> **DOCUMENT EXTRACT**:
In 2018, In Indiana, Baudoinia compniacensis complaints about the Ross & Squibb Distillery prompted the Indiana State Department of Health to publish a handy fact sheet. A year later, when MGP wanted to add barrel storage capacity in the nearby town of Sunman, locals had a fit.
Around the same time, in Tennessee, Sazerac announced plans to build a new distillery complex on a 55-acre parcel in Murfreesboro, a college town near Nashville. The company intended to make Tennessee whiskey there. USA Today reported that the site’s neighbors were already “concerned about whiskey fungus.”
Two mycologists, one hired by Sazerac, testified to the Murfreesboro City Council that the fungus is harmless. "It does not harm anything as it grows," said Ekaterina Kaverina, an adjunct biology professor at East Tennessee State University. "It does not grow overnight. It’s a slow growth. It’s very easily washed off. But it will grow back in a few months," she said. The other expert agreed.
Many nearby homeowners were unconvinced. “Whiskey fungus will 100 percent affect us, our houses, our brand-new houses, and we don't want those values to drop,” complained one local resident. Someone started a Facebook page called ‘Neighbors Against Blackman Distillery.’ (The proposed distillery didn’t have a name, but the site is in an unincorporated community called Blackman.)
Murfreesboro’s planning commission recommended the city council approve Sazerac’s proposal, but that is where it stopped. Sazerac never developed the property, which it still owns. It is now making its Tennessee whiskey in an industrial park in La Vergne, a Nashville suburb, and keeping a low profile.
In Louisville, lawyer McMurry says the whiskey industry, “has got its head in the sand” about the fungus issue. He insists producers should reduce or eliminate their “fugitive emissions” by installing regenerative thermal oxidizers (RTOs), which use combustion to break down ethanol vapors.
Although E. & J. Gallo has experimented with this technology at its wine and brandy production facilities in California, its applicability to whiskey maturation is by no means certain. And it is not cheap. Capital cost alone is estimated at about $400,000 per warehouse.
Most distilleries have dozens of warehouses so the total cost to retrofit maturation warehouses will run into the millions, plus annual maintenance and operating costs.

Data excerpts:

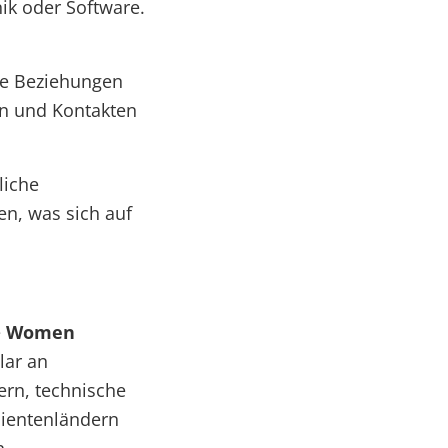
ik oder Software.
le Beziehungen
en und Kontakten
liche
n, was sich auf
e
Women
lar an
ern, technische
Klientenländern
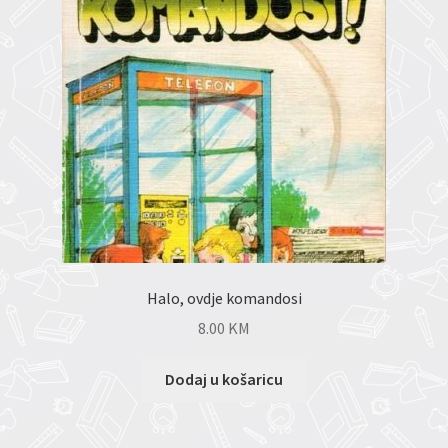
Halo, ovdje komandosi
8.00
KM
Dodaj u košaricu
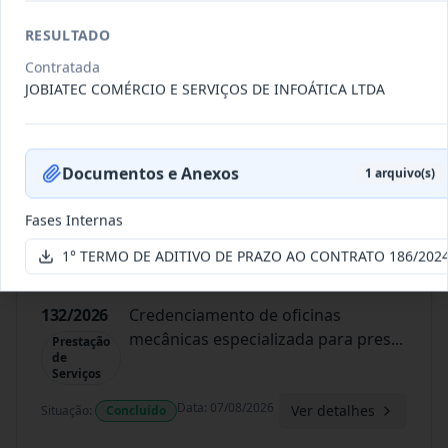
Data
:
07/08/2026
Ver detalhes
RESULTADO
Situação
:
Concluído
Contratada
JOBIATEC COMÉRCIO E SERVIÇOS DE INFOÁTICA LTDA
134/2026
Credenciamento de oficinas
mecânicas especializada para pres
...
Prestação
de
Documentos e Anexos
1
arquivo(s)
Serviços
Fases Internas
Data
:
07/08/2026
Ver detalhes
Situação
:
Concluído
1° TERMO DE ADITIVO DE PRAZO AO CONTRATO 186/202
132/2026
Credenciamento de oficinas
mecânicas especializada para pres
...
Prestação
de
Serviços
Data
:
07/08/2026
Ver detalhes
Situação
:
Concluído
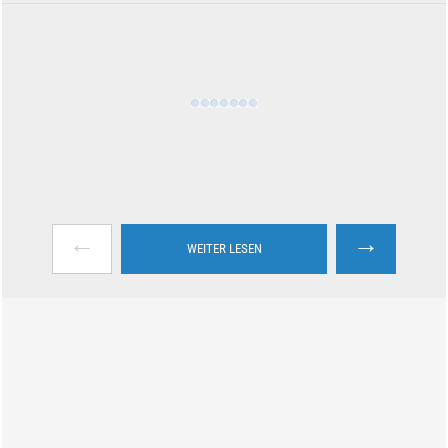
←
→
WEITER LESEN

> **TASK REQUIREMENTS**:
#1 According to the whiskey fungus article, what was the Facebook page started by Murfreesboro residents called?
#2 Pick up the whiskey fungus article after its final sentence and keep writing.

> **ANSWERS TO THE EXERCISES**:
#1 Neighbors Against Blackman Distillery

#2
McMurry and others, such as the plaintiff in Tennessee, blithely throw out the RTO solution as if it is a sure, easy, and proportional fix. It is not. On top of the enormous cost, it is unproven technology. No one knows if it will work as intended, or at all.
Advocates for that solution also contend, without evidence, that RTOs won’t affect the whiskey. Producers rightly hesitate to alter any aspect of whiskey production, which is still mysterious in many ways.
“Fugitive emissions” is an awkward and deliberately sinister-sounding way to describe what happens in a whiskey warehouse, as the term usually refers to unintended emissions caused by leaks or other equipment malfunctions.
In a maturation warehouse, emissions are intentional, but the permits under which producers operate classify them as “fugitive” because the sources are dispersed. Vapors are released into the atmosphere from deliberately porous containers stored in deliberately porous buildings.
Because emissions enter the atmosphere in this dispersed way, for oxidizers to work some sort of collection system would have to be created to channel emissions into the devices. This would increase the cost and risk altering the way whiskey naturally ages.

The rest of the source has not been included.